Vergence-accommodation conflict has been studied for 3D in order to understand the accumulation of visual fatigue. Authors of (061109) investigated this conflict for Holographic stereograms showing that improved full-parallax holographic stereogram can control the focusing depths of points and guarantee consistency between the vergence and accommodation distances.
Several people deserve to be acknowledged for the success of this special section. We would like to thank authors for submitting their high quality papers, and reviewers, for dedicating their time and expertise to selecting the best papers for publication. Special thanks go to the Editor-in-Chief, Dr.Gaurav Sharma, and the editorial staff for their full support throughout the process of this special section.
Biographies
Mohamed-ChakerLarabi received his PhD from the University of Poitiers (2002). He is currently the associate professor in charge of the perception, color and quality activity at the same university. His actual scientific interests deal with image and video coding and optimization, 2D and 3D image and video quality assessment, and user experience. ChakerLarabi is a member MPEG and JPEG committee (since 2000), and chair of the Advanced Image Coding group and, the Test and Quality SubGroup. He serves as a member of divisions 1 and 8 of CIE, is a member of IS&T, and a senior member of IEEE. He is involved in many local, regional, national and international projects.
Sophie Triantaphillidou is an Associate Professor in Imaging Science and the Director of the Imaging Technology Research Group of the University of Westminster, UK. She received her PhD from the University of Westminster in Imaging Science in 2002. She has published over 40 papers relating to imaging system performance, image quality and human vision and is the co-editor and a main contributor of the 10th edition of Manual of Photography, published by Focal Press in 2010. She has been the co-chair of the SPIE/IS&T Electronic Imaging: Image Quality and System Performance conference since 2012 and has been involved in several national and international programme committees relating to Imaging. She was the recipient of the Davis Medal of the Royal Photographic Society in 2012, awarded for her contributions to digital imaging science.

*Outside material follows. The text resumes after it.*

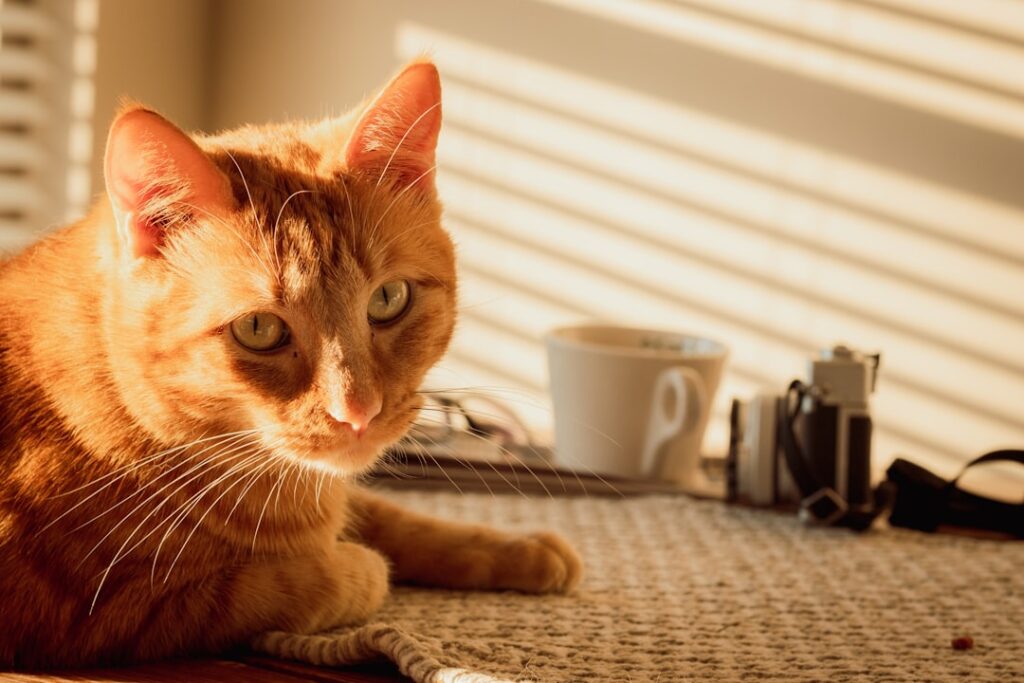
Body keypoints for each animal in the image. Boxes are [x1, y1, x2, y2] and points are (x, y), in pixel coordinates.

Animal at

Andrew B. Watson is the Senior Scientist for Vision Research at NASA Ames Research Center in California. He was an undergraduate at Columbia University, received his PhD in Psychology from the University of Pennsylvania, and did postdoctoral work at the University of Cambridge in England. He is the author of over 100 papers and seven patents on topics in vision science and imaging technology. In 2001, he founded the Journal of Vision ( where he served as Editor-in-Chief. Dr. Watson is a Fellow of the Optical Society of America, of the Association for Research in Vision and Ophthalmology, and of the Society for Information Display. He is Vice Chair for Vision Science and Human Factors of the International Committee on Display Measurement. In 2007 he received the Otto Schade Award from the Society for Information Display, and in 2008 the Special Recognition Award from the Association for Research in Vision and Ophthalmology. In 2011, he received the Presidential Rank Award from the President of the United States.